Her face flushed, betraying a hint of a smile. "You're infuriating."

"And you're blushing. So who's winning?"

"Still me."

They sprinted together.

Guardian stood like a living wall, cobalt and gold gleaming with menace. His stance was perfect. His eyes were empty.

Solaris went low first, heat vision burning the floor into molten streaks to force Guardian to sidestep. Troia came from the opposite angle, lasso already spinning. The golden rope snapped out and looped around Guardian's shield. She yanked. It rattled his arm, staggering him half a step.

"You have got to work on your timing," Solaris shouted.

"I did! You hesitated!"

"I was admiring your form."

"Flattery in combat?"

"Multi-tasking."

Solaris launched upward with a kinetic flare of solar energy, twisting midair and bringing both fists down in a blazing hammer blow.
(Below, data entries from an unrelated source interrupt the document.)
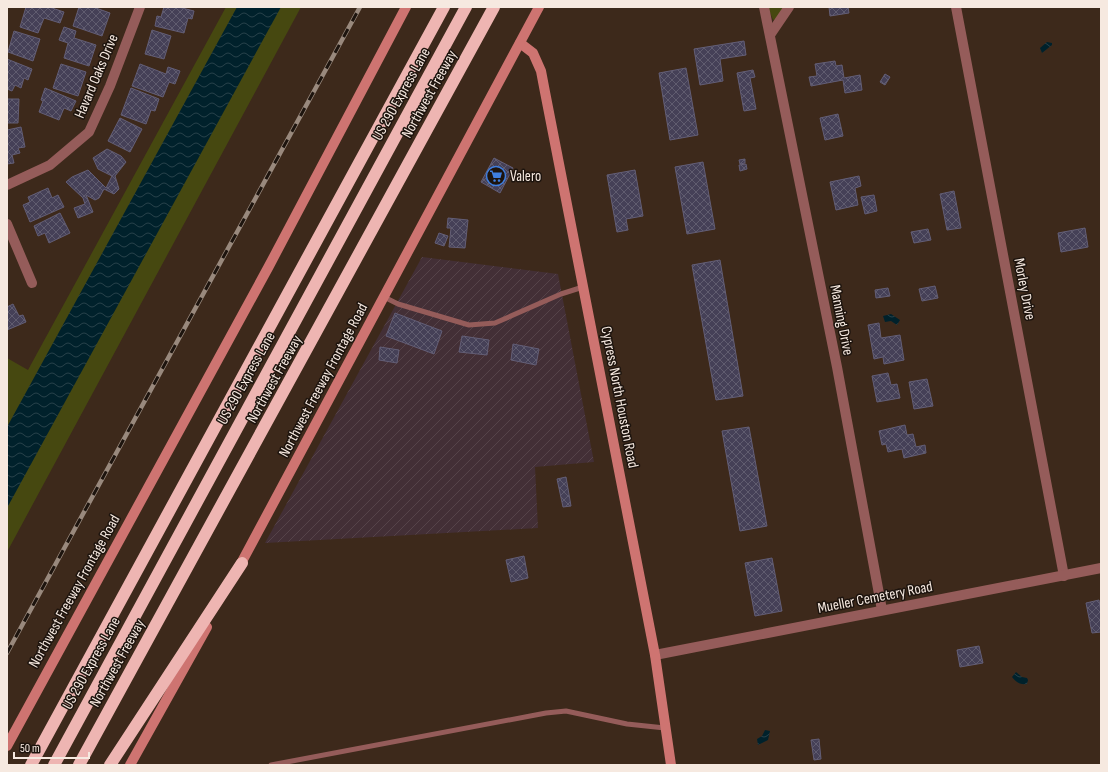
<svg xmlns="http://www.w3.org/2000/svg" width="1108" height="772" font-family="'Sofia Sans Condensed',sans-serif">
<style>
.industrial{fill:url(#industrial-furrows)}
.grass{fill:#464810}
.water{fill:url(#water-waves)}
.building{fill:url(#building-cross-hatch);stroke:#635e76}
.lines{fill:none;stroke-linecap:round;stroke-linejoin:round}
.lane{stroke:#955c5a;stroke-width:5}
.street{stroke:#955c5a;stroke-width:10}
.secondary{stroke:#ce7471;stroke-width:10}
.highway{stroke:#eeb5b2;stroke-width:12}
.rail-casing{stroke:#99897d;stroke-width:4.5}
.rail{stroke:#1d140e;stroke-width:3;stroke-dasharray:9;stroke-linecap:butt}
.labels{text-anchor:middle;stroke-width:3;stroke-linejoin:round;paint-order:stroke}
.street-label{font-size:15px;fill:#f6e9e0;stroke:#1d140e}
.poi-label{font-size:15px;fill:#f6e9e0;stroke:#1d140e;text-anchor:start}
</style>
<defs>
<pattern id="industrial-furrows" width="10" height="10" patternUnits="userSpaceOnUse"><rect width="10" height="10" fill="#432f36"/><path d="M-1 1l2-2M0 10L10 0M9 11l2-2" fill="none" stroke="#564349"/></pattern>
<pattern id="water-waves" width="16" height="10" patternUnits="userSpaceOnUse"><rect width="16" height="10" fill="#00212b"/><path d="M0 5q4-4 8 0t8 0" fill="none" stroke="#264149"/></pattern>
<pattern id="building-cross-hatch" width="8" height="8" patternUnits="userSpaceOnUse"><rect width="8" height="8" fill="#454057"/><path d="M0 0l8 8M0 8l8-8" fill="none" stroke="#605c6f"/></pattern>
</defs>
<rect width="100%" height="100%" fill="#3d291b"/>
<polygon class="industrial" points="422,257 558,274 594,462 535,467 538,528 265,543"/>
<g class="grass">
<polygon points="226,7 301,7 7,552 7,358 28,370"/>
<polygon points="768,7 784,7 776,19 773,20"/>
</g>
<g class="water">
<polygon points="237,7 281,7 7,508 7,427"/>
<polygon points="1047,42 1052,43 1052,45 1042,53 1040,48"/>
<polygon points="891,314 900,320 897,325 891,321 885,322 883,316"/>
<path d="M 1016,672 L 1022,677 L 1027,678 L 1028,680 L 1027,684 C 1020,685 1016,682 1012,677 Z"/>
<polygon points="765,730 770,731 768,740 758,745 757,739 762,736"/>
</g>
<g class="building">
<polygon points="26,7 49,7 64,12 60,23 44,18 38,33 20,27"/>
<polygon points="79,7 93,7 110,13 102,36 73,26"/>
<polygon points="164,7 178,7 194,11 192,19 188,18 184,33 155,26 157,16 161,17"/>
<polygon points="829,7 848,7 849,13 830,16"/>
<polygon points="64,27 76,31 74,38 96,45 89,66 64,58 68,43 59,40"/>
<polygon points="152,30 171,36 164,59 145,54"/>
<polygon points="14,31 40,39 33,61 8,52"/>
<polygon points="744,41 746,55 720,59 723,81 700,85 694,49"/>
<polygon points="7,59 32,69 28,80 24,78 21,88 15,85 12,91 7,89"/>
<polygon points="835,61 836,66 842,65 844,78 860,75 862,90 845,93 843,80 811,86 809,77 817,76 815,64"/>
<polygon points="61,64 86,72 78,96 53,88"/>
<polygon points="140,64 166,74 168,67 180,71 175,84 169,82 163,97 132,86"/>
<polygon points="686,68 698,135 670,140 659,73"/>
<polygon points="753,70 755,77 750,78 756,109 744,111 737,73"/>
<polygon points="885,74 890,77 885,85 880,82"/>
<polygon points="45,88 76,101 71,111 64,108 59,120 39,112 43,101 41,100"/>
<polygon points="131,88 159,99 155,111 151,110 146,124 121,115"/>
<polygon points="7,99 19,99 18,123 7,123"/>
<polygon points="838,114 843,136 825,140 820,118"/>
<polygon points="120,118 142,129 130,152 108,141"/>
<polygon points="21,127 25,147 18,148 20,153 12,155 14,163 7,164 7,130"/>
<polygon points="107,149 121,156 126,162 115,176 119,189 114,194 104,189 99,198 95,200 86,195 93,212 78,218 74,208 85,204 83,198 66,182 72,177 88,170 106,188 112,176 98,169 93,158"/>
<polygon points="494,158 513,168 500,193 481,182"/>
<polygon points="745,159 745,163 740,164 739,160"/>
<polygon points="703,162 715,229 687,234 675,167"/>
<polygon points="746,164 747,169 740,171 739,165"/>
<polygon points="635,170 643,216 626,219 628,230 617,232 607,175"/>
<polygon points="859,176 861,186 855,188 858,205 836,210 830,182"/>
<polygon points="48,188 52,198 58,195 64,207 30,222 23,205 30,202 28,197"/>
<polygon points="954,191 961,228 947,230 940,194"/>
<polygon points="874,195 877,211 865,214 861,197"/>
<polygon points="60,213 70,233 49,243 45,233 38,236 34,226"/>
<polygon points="448,218 468,220 465,248 449,247 451,228 447,228"/>
<polygon points="1085,228 1088,247 1061,252 1058,233"/>
<polygon points="928,229 931,240 914,243 911,232"/>
<polygon points="439,233 448,236 444,246 435,243"/>
<polygon points="720,260 743,396 716,400 692,265"/>
<polygon points="935,286 938,298 922,301 919,289"/>
<polygon points="888,288 890,296 876,298 875,290"/>
<polygon points="13,304 19,316 23,315 26,322 7,330 7,307"/>
<polygon points="395,313 442,331 434,354 386,336"/>
<polygon points="879,323 881,338 900,335 904,360 884,364 883,357 874,359 868,325"/>
<polygon points="462,336 489,340 487,355 459,352"/>
<polygon points="513,344 539,349 536,365 511,360"/>
<polygon points="380,347 399,350 397,363 379,360"/>
<polygon points="888,373 891,385 897,384 900,398 877,402 872,376"/>
<polygon points="927,379 933,406 914,409 909,382"/>
<polygon points="905,425 907,435 913,434 916,447 925,445 926,453 904,458 902,449 888,452 886,444 882,445 879,431"/>
<polygon points="749,427 767,526 740,531 722,431"/>
<polygon points="566,477 571,506 563,507 557,479"/>
<polygon points="524,556 528,578 511,582 506,560"/>
<polygon points="772,558 782,611 755,616 745,563"/>
<polygon points="1099,600 1101,613 1101,632 1092,633 1086,603"/>
<polygon points="979,646 983,663 960,667 957,650"/>
<polygon points="819,739 821,759 814,760 811,740"/>
</g>
<g class="lines">
<g class="lane">
<polyline points="384,297 398,304 469,325 495,323 561,294 583,287"/>
<polyline points="271,765 546,713 566,711 627,724 665,728"/>
</g>
<g class="street">
<polyline points="764,7 837,367 882,610"/>
<polyline points="956,7 1064,576"/>
<polyline points="770,35 789,7"/>
<polyline points="7,185 50,165 89,132 110,86 140,7"/>
<polyline points="7,224 32,283"/>
<polyline points="655,655 1101,568"/>
</g>
<g class="secondary">
<polyline points="520,43 533,53 541,71 545,92 655,655 671,765"/>
<polyline points="238,569 539,7"/>
<polyline points="7,746 269,266 406,7"/>
<polyline points="130,765 207,627"/>
</g>
<g class="highway">
<polyline points="31,765 444,7"/>
<polyline points="54,765 466,7"/>
<polyline points="79,765 494,7"/>
<polyline points="110,765 242,563"/>
</g>
<defs>
<polyline id="rail" points="7,653 360,7"/>
</defs>
<use href="#rail" class="rail-casing"/>
<use href="#rail" class="rail"/>
</g>
<defs>
<symbol id="supermarket-ring" viewBox="-11 -11 22 22"><circle r="9.5" fill="#1d140e" stroke="#3f7fe0" stroke-width="1.5"/><path d="M-6-5.5h2.5l.6 2H6L4.5 2H-2.5L-4.4-4H-6ZM-1.5 3.2a1.3 1.3 0 1 0 .1 0ZM3 3.2a1.3 1.3 0 1 0 .1 0Z" fill="#3f7fe0"/></symbol>
</defs>
<g fill-rule="evenodd">
<use href="#supermarket-ring" x="485" y="165" width="22" height="22"/>
</g>
<g class="labels">
<g class="street-label">
<text transform="translate(96 76) rotate(-67)" y="5">Havard Oaks Drive</text>
<text transform="translate(401 94) rotate(-61)" y="5">US 290 Express Lane</text>
<text transform="translate(429 94) rotate(-61)" y="5">Northwest Freeway</text>
<text transform="translate(1025 289) rotate(79)" y="5">Morley Drive</text>
<text transform="translate(842 320) rotate(79)" y="5">Manning Drive</text>
<text transform="translate(246 378) rotate(-61)" y="5">US 290 Express Lane</text>
<text transform="translate(274 379) rotate(-61)" y="5">Northwest Freeway</text>
<text transform="translate(323 380) rotate(-62)" y="5">Northwest Freeway Frontage Road</text>
<text transform="translate(620 397) rotate(79)" y="5">Cypress North Houston Road</text>
<text transform="translate(74 591) rotate(-61)" y="5">Northwest Freeway Frontage Road</text>
<text transform="translate(875 597) rotate(-11)" y="5">Mueller Cemetery Road</text>
<text transform="translate(91 663) rotate(-61)" y="5">US 290 Express Lane</text>
<text transform="translate(117 663) rotate(-61)" y="5">Northwest Freeway</text>
</g>
<g class="poi-label">
<text x="510" y="181">Valero</text>
</g>
</g>
<rect width="1108" height="772" fill="none" stroke="#f6e9e0" stroke-width="16"/>
<path d="M14 752v6h75v-6" fill="none" stroke="#f6e9e0" stroke-width="2"/>
<text x="20" y="752" font-size="12" fill="#f6e9e0" stroke="#1d140e" stroke-width="3" paint-order="stroke">50 m</text>
</svg>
Guardian raised his shield, absorbing the strike with a seismic crack. The floor split beneath his boots.

Their eyes locked.

Solaris gritted his teeth. "You're stronger than this, man. Don't let some psychic lizard puppet you."

Guardian didn't blink. But something in his jaw shifted. A tremble.

His arm twitched.

Troia stepped forward. "Jim. You know this isn't right. We know you."

His lips parted.

Then something clicked in his gauntlet.

Solaris saw it a second too late.

"Troia, MOVE!"

But Guardian's gauntlet flared with blue-white light.

The pulse blast exploded between them, a force wave that slammed Solaris into a column and sent Troia flying backward, tumbling across the ground.

"Okay," Solaris groaned, peeling himself from the rubble. "That hurt in places I didn't know existed."

Troia coughed as she sat up. Her braid had come undone.

"Still think the smolder was enough?"

He gave her a pained grin. "I was hoping he'd swoon."

"Swoon harder next time!"

Above them, Guardian advanced, shield raised.

Sentinel blurred into motion, slamming into Guardian at full Kryptonian force, both of them crashing into a wall. The Genomorphs shrieked as their connection stuttered.

"Stay away from my brother," Sentinel growled, eyes blazing. "And my sister. And anyone else who's under five-foot-five and snarky."

"I'm five-five and a half!" Robin called from across the room.

Supergirl crashed into another Genomorph midair, twisting its tail and slamming it into the ceiling.

Enchantress spun in a circle, emerald runes flaring around her as she shrieked a spell that pinned three enemies in place.

"Focus!" she yelled. "They're connected! Take down Guardian and the rest will falter!"

Solaris wiped blood from his lip, then looked at Troia.

"One more time?"

She twirled the lasso, hair wild, eyes blazing.

"Let's bring him back."

Together, they ran toward the storm.